What can get in the way
What's next is unclear. The pandemic and the rise in crime provoked an exodus of the population from major US cities, which led to a fall in the budgets of municipalities. It follows from this, that less money will now be spent on investments in cities. This trend may have a negative impact on CMC orders in the medium term.. Or maybe not affect: in the last quarter, sales increased in all segments. However, if you look at the segment in 9 Months, ended 31 May, then in the segment “Recycled steel products” sales fell by 5,45% compared to the same period a year earlier. May be, this is a seasonal bug, but if not, it is better to be mentally prepared for negative reporting.
"You worked at the foundry, means, you're used to the heat". American steel companies now have the ability to break such prices, because foreign industrial enterprises are also increasing their demand for steel, loading steel companies outside the US with orders. There are not as many dumping opportunities for non-US steel mills now as due to the mentioned demand at home., so and therefore, that not all factories are out of quarantine. But if the dumping of non-American steel workers resumes - and not too long ago it was a big problem in the US, - then CMC marginality will suffer.
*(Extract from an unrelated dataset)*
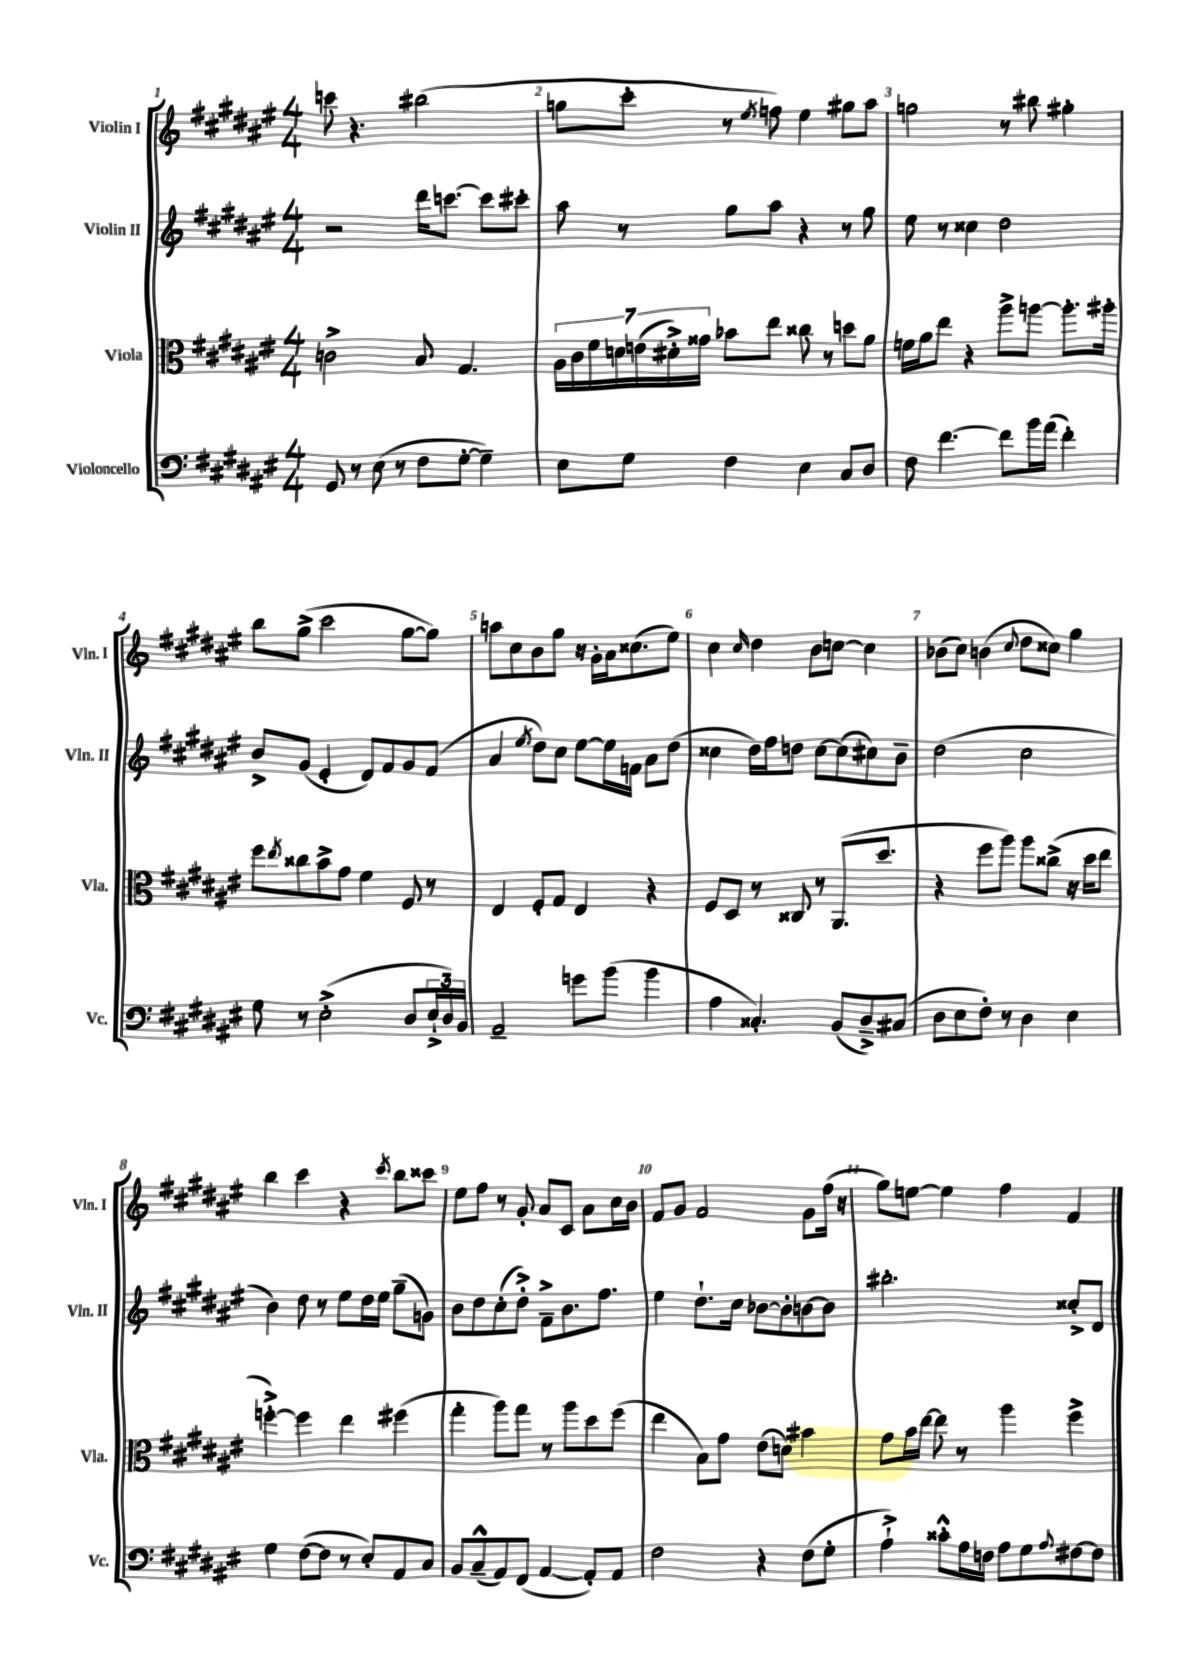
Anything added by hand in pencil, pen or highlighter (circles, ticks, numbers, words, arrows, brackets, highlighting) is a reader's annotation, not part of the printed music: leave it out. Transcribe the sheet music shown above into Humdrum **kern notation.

Wrecked. The company pays 0,48 $ dividends per share per year - with the current share price it turns out 1,53% per annum. It's not that big money, so that this factor helps to pump up quotes at the expense of fans of "divas", but problems are possible. The company spends heavily on upgrading its factories: plans to spend $200-225 million this year, average annual requirements to maintain the current level of operations - $150 million. The company spends about 54 million per year, which is approximately 16,36% from its profits over the past 12 Months. Basically, The company must have enough money for everything: on 2,234 billion in arrears, 853,367 million of which must be repaid during the year, the company has 443.12 million in accounts and 1,073 billion of counterparties' debts.
But, taking into account the extensive investment program of the company, there is a possibility of a reduction in payments - and from this the shares may fall.
What's the bottom line?
We take shares now by 31,17 $. Think, that the positive points indicated in the idea will contribute to the growth of these shares to 34,5 $ during the next 14 Months.